(Page images and extracted text)
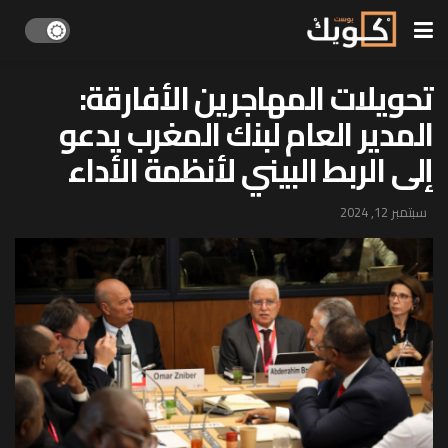
تحويلات المهاجرين الأفارقة:
المدير العام لبنك المغرب يدعو
إلى الربط البيني لأنظمة الأداء
سبتمبر 12, 2024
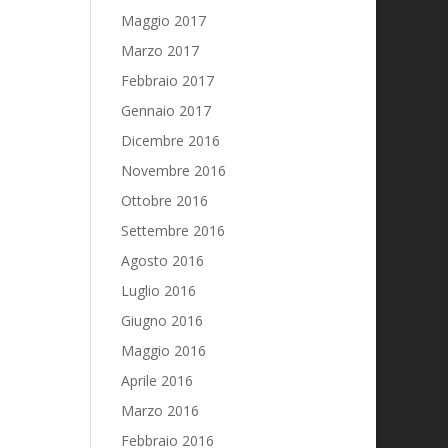
Maggio 2017
Marzo 2017
Febbraio 2017
Gennaio 2017
Dicembre 2016
Novembre 2016
Ottobre 2016
Settembre 2016
Agosto 2016
Luglio 2016
Giugno 2016
Maggio 2016
Aprile 2016
Marzo 2016
Febbraio 2016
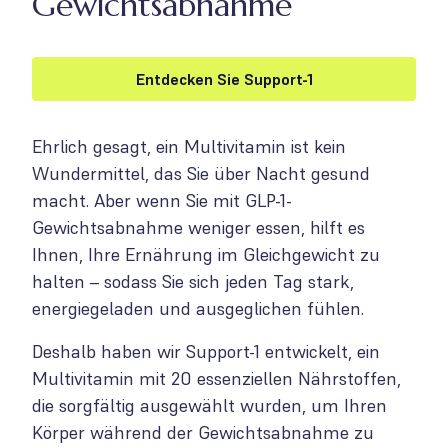
Gewichtsabnahme
Entdecken Sie Support-1
Ehrlich gesagt, ein Multivitamin ist kein
Wundermittel, das Sie über Nacht gesund
macht. Aber wenn Sie mit GLP-1-
Gewichtsabnahme weniger essen, hilft es
Ihnen, Ihre Ernährung im Gleichgewicht zu
halten – sodass Sie sich jeden Tag stark,
energiegeladen und ausgeglichen fühlen.
Deshalb haben wir Support-1 entwickelt, ein
Multivitamin mit 20 essenziellen Nährstoffen,
die sorgfältig ausgewählt wurden, um Ihren
Körper während der Gewichtsabnahme zu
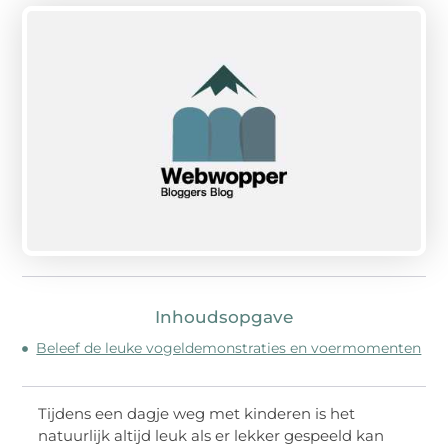
Inhoudsopgave
Beleef de leuke vogeldemonstraties en voermomenten
Tijdens een dagje weg met kinderen is het
natuurlijk altijd leuk als er lekker gespeeld kan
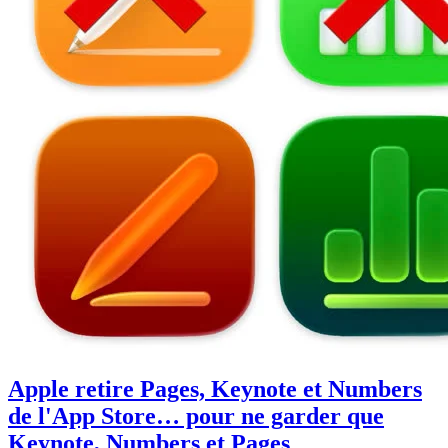
Apple retire Pages, Keynote et Numbers
de l'App Store… pour ne garder que
Keynote, Numbers et Pages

TASK GOAL>
Skip the pictures and transcribe the rest of the records exactly.

EXERCISE SOLUTION>
تحويلات المهاجرين الأفارقة:
المدير العام لبنك المغرب يدعو
إلى الربط البيني لأنظمة الأداء
سبتمبر 12, 2024
Maggio 2017
Marzo 2017
Febbraio 2017
Gennaio 2017
Dicembre 2016
Novembre 2016
Ottobre 2016
Settembre 2016
Agosto 2016
Luglio 2016
Giugno 2016
Maggio 2016
Aprile 2016
Marzo 2016
Febbraio 2016
Gewichtsabnahme
Entdecken Sie Support-1
Ehrlich gesagt, ein Multivitamin ist kein
Wundermittel, das Sie über Nacht gesund
macht. Aber wenn Sie mit GLP-1-
Gewichtsabnahme weniger essen, hilft es
Ihnen, Ihre Ernährung im Gleichgewicht zu
halten – sodass Sie sich jeden Tag stark,
energiegeladen und ausgeglichen fühlen.
Deshalb haben wir Support-1 entwickelt, ein
Multivitamin mit 20 essenziellen Nährstoffen,
die sorgfältig ausgewählt wurden, um Ihren
Körper während der Gewichtsabnahme zu
Inhoudsopgave
Beleef de leuke vogeldemonstraties en voermomenten
Tijdens een dagje weg met kinderen is het
natuurlijk altijd leuk als er lekker gespeeld kan
Apple retire Pages, Keynote et Numbers
de l'App Store… pour ne garder que
Keynote, Numbers et Pages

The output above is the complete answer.